A minute’s kindness lasts a lifetime
Published 3:41 am Sunday, August 29, 2010
Some details of the story may never be discovered, but one thing is for sure–the ring has made it back home.
Jo Ann Davis Beaver lost her Albert G. Parrish High School class of 1956 ring 42 years ago. In the back of her mind, she kept thinking that maybe it would turn up, maybe today she would find the ring. But she never found it in her home.
Beaver would not have never been reunited with her ring if not for the kindness of a stranger.
Outside of Hunstville, Jeanette Groover rummaged through boxes of old jewelry and odds and ends to see if she could sell any gold items online.
Her collection of items had sat for at least 10 years in storage since she closed her antique store, but when the price of gold rose, she thought she would they to make a little extra money online.
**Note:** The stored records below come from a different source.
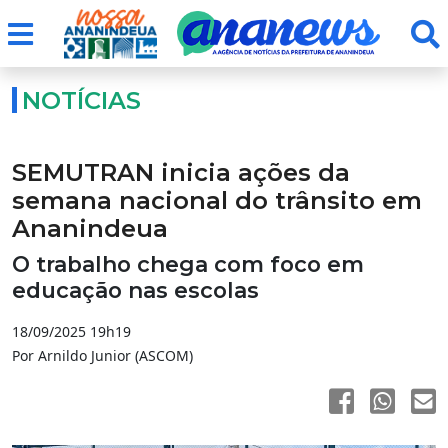
NOTÍCIAS
SEMUTRAN inicia ações da
semana nacional do trânsito em
Ananindeua
O trabalho chega com foco em
educação nas escolas
18/09/2025 19h19
Por Arnildo Junior (ASCOM)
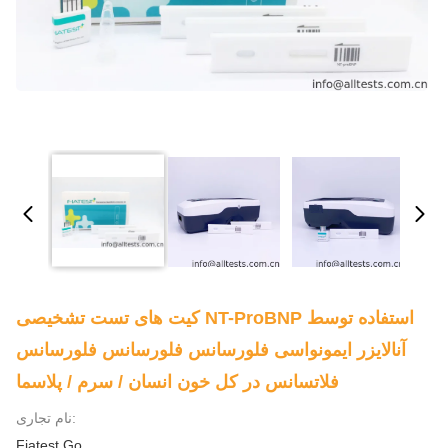
کیت های تست تشخیصی NT-ProBNP استفاده توسط
آنالایزر ایمونواسی فلورسانس فلورسانس فلورسانس
فلاتسانس در کل خون انسان / سرم / پلاسما
نام تجاری:
Fiatest Go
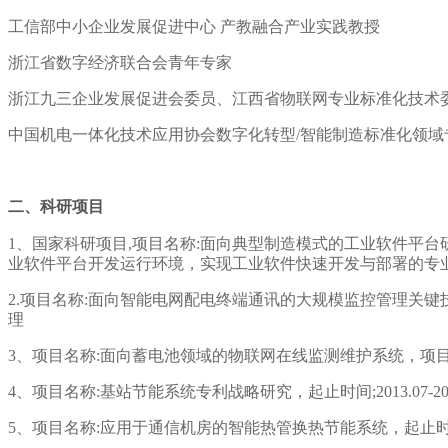
工信部中小企业发展促进中心
产教融合产业实践教授
浙江省数字经济联合会
青年
专家
浙江九三企业发展促进会委员、
江西省物联网专业标准化技术
中国机电一体化技术应用协会数字化转型
/智能制造标准化领域
二、科研项目
1、国家科研项目,项目名称:面向典型制造模式的工业软件平台研发，项目编
业软件平台开发运行环境，实现工业软件快速开发与部署的专
2.项目名称:面向智能电网配电终端通讯的大规模监控管理关键技
理
3、项目名称:面向蓄电池领域的物联网在线监测维护系统，项目编号:20
4、项目名称:基站节能系统专利战略研究，起止时间;2013.0
5、项目名称:应用于通信机房的智能热管换热节能系统，起止时间;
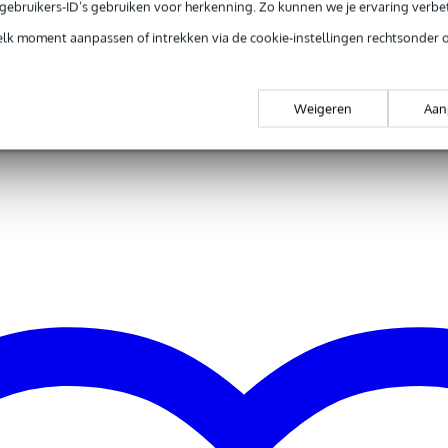
e gebruikers-ID’s gebruiken voor herkenning. Zo kunnen we je ervaring verb
 x 2,0 x 2,0 cm
elk moment aanpassen of intrekken via de cookie-instellingen rechtsonder 
Weigeren
Aan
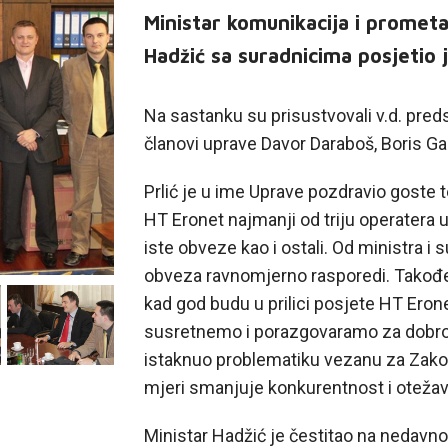
Ministar komunikacija i promet
Hadžić sa suradnicima posjetio 
Na sastanku su prisustvovali v.d. preds
članovi uprave Davor Daraboš, Boris Ga
Prlić je u ime Uprave pozdravio goste t
HT Eronet najmanji od triju operatera 
iste obveze kao i ostali. Od ministra i 
obveza ravnomjerno rasporedi. Takođe
kad god budu u prilici posjete HT Eron
susretnemo i porazgovaramo za dobrobi
istaknuo problematiku vezanu za Zako
mjeri smanjuje konkurentnost i otežav
Ministar Hadžić je čestitao na nedav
Groover found the ring in one of the boxes and sought to reconnect it with the owner. She has no idea where she bought the ring or when, so the details of the ring’s exact journey may never be known.
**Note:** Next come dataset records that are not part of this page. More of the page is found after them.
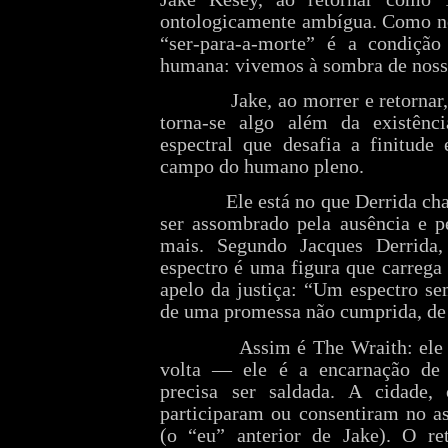
ontologicamente ambígua. Como no
“ser-para-a-morte” é a condição
humana: vivemos à sombra de nossa
Jake, ao morrer e retornar
torna-se algo além da existênci
espectral que desafia a finitude 
campo do humano pleno.
Ele está no que Derrida c
ser assombrado pela ausência e p
mais. Segundo Jacques Derrida
espectro é uma figura que carrega 
apelo da justiça: “Um espectro se
de uma promessa não cumprida, de
Assim é The Wraith: ele
volta — ele é a encarnação de
precisa ser saldada. A cidade, 
participaram ou consentiram no a
(o “eu” anterior de Jake). O re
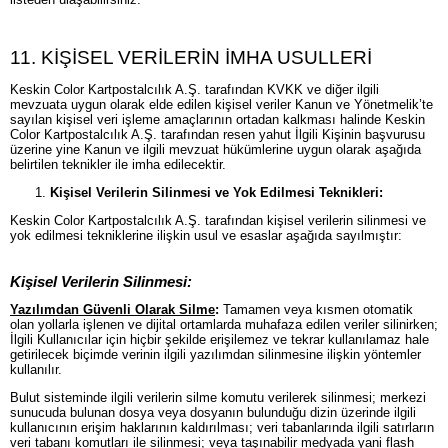
11. KİŞİSEL VERİLERİN İMHA USULLERİ
Keskin Color Kartpostalcılık A.Ş. tarafından KVKK ve diğer ilgili
mevzuata uygun olarak elde edilen kişisel veriler Kanun ve Yönetmelik’te
sayılan kişisel veri işleme amaçlarının ortadan kalkması halinde Keskin
Color Kartpostalcılık A.Ş. tarafından resen yahut İlgili Kişinin başvurusu
üzerine yine Kanun ve ilgili mevzuat hükümlerine uygun olarak aşağıda
belirtilen teknikler ile imha edilecektir.
Kişisel Verilerin Silinmesi ve Yok Edilmesi Teknikleri:
Keskin Color Kartpostalcılık A.Ş. tarafından kişisel verilerin silinmesi ve
yok edilmesi tekniklerine ilişkin usul ve esaslar aşağıda sayılmıştır:
Kişisel Verilerin Silinmesi:
Yazılımdan Güvenli Olarak Silme
:
Tamamen veya kısmen otomatik
olan yollarla işlenen ve dijital ortamlarda muhafaza edilen veriler silinirken;
İlgili Kullanıcılar için hiçbir şekilde erişilemez ve tekrar kullanılamaz hale
getirilecek biçimde verinin ilgili yazılımdan silinmesine ilişkin yöntemler
kullanılır.
Bulut sisteminde ilgili verilerin silme komutu verilerek silinmesi; merkezi
sunucuda bulunan dosya veya dosyanın bulunduğu dizin üzerinde ilgili
kullanıcının erişim haklarının kaldırılması; veri tabanlarında ilgili satırların
veri tabanı komutları ile silinmesi; veya taşınabilir medyada yani flash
Beaver received the ring this week and is relieved to have it back in her possession after decades.
The part of the story I find the most touching, although the reunion with the ring is important, is the kindness of strangers.
For reasons not even Groover exactly knows, she wanted to find the owner of the ring and give it back to them. She could have kept the ring or sold it to someone else online and saved the profits, but that wasn’t the plan.
Groover’s kindness and curiosity meant that a woman miles away could breathe a sigh of relief.
Not every kind act has to involve as much research or drastic quest for an owner. Offering kindness is a simple as opening a door for someone with an armful of boxes, picking up and returning an item dropped as a person walked away or letting the person with four items skip you in the checkout line when your cart is full.
In everything we do, we can help someone else. Kindness does not take a giant effort.